Cuando era niña, como todos los chiquillos de mi edad, también quería ser astronauta. Salvo médica y abogada o matarife, creo que he soñado ser todas las profesiones y oficios. Sin embargo, lo que más me hubiera gustado era ser ingeniera constructora de puentes. Tanto me gustaban que, cuando salía al campo, solía buscar terrenos aptos para hacerlos y los construía con vías de tren, estaciones e incluso túneles. Metáforas vivas, los puentes.
Los edificios donde se sitúan los ministerios suelen guardar tesoros: muebles antiguos y objetos varios. Son como museos abiertos y dispersos, de tal manera que si alguna vez sientes el deseo de tocar uno de ellos (algo imposible en un museo donde, si pudieran, te cortan la mano si lo intentas), aquí están expuestos, libres y acariciables. Pero lo que he notado es que son invisibles. La gente pasa a su lado sin notarlos apenas, mucho menos tocarlos. Pasa con Jeremías, mi faro. Cuando comento de su existencia, nadie lo conoce. Por ello, hago visitas guiadas (por mí), a todos los amigos, amigas, parientes que quieran verlo, para que la gente no crea que exagero. La posibilidad de acceder a esta belleza al alcance de tu mano es coma cero, siempre tan distantes, tan ajenos, incluso para la mirada.

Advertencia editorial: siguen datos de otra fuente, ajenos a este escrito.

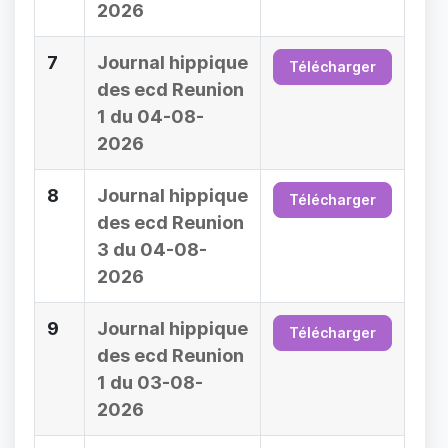
2026
7
Journal hippique
Télécharger
des ecd Reunion
1 du 04-08-
2026
8
Journal hippique
Télécharger
des ecd Reunion
3 du 04-08-
2026
9
Journal hippique
Télécharger
des ecd Reunion
1 du 03-08-
2026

Por eso, hasta te puse nombre, Jeremías, porque lo que no se nombra, no existe. Un tesoro sólo mío.
Pero llegó el momento de partir. Fin de ciclo. Fundido a negro.

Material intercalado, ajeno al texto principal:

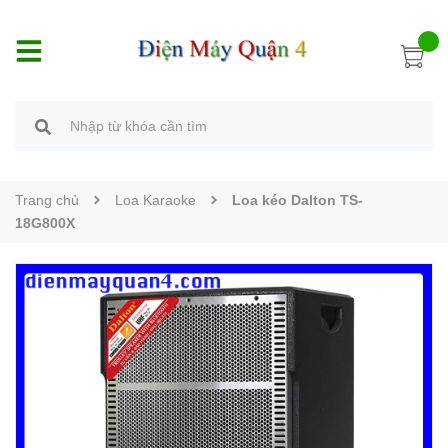
Trang chủ
Loa Karaoke
Loa kéo Dalton TS-
18G800X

Extrañaré a las gentes, mi ventana con vistas al jardín y a la Castellana, estas madrugadas oscuras, este sol potente hasta llegar al metro. Pero indudablemente, lo que más extrañaré será verte y saber que unos pisos más abajo, como estrella de la madrugada, estás esperando que alguien te adore. Tal vez, me esperas a mí, tu firme admiradora.
Cosa rara esto de los enamoramientos y es que hasta un faro inalcanzable, invaluable, puede ser objeto de la más profunda atracción y luego, inesperada nostalgia. Farewell my friends, farewell my lighthouse´s lamp.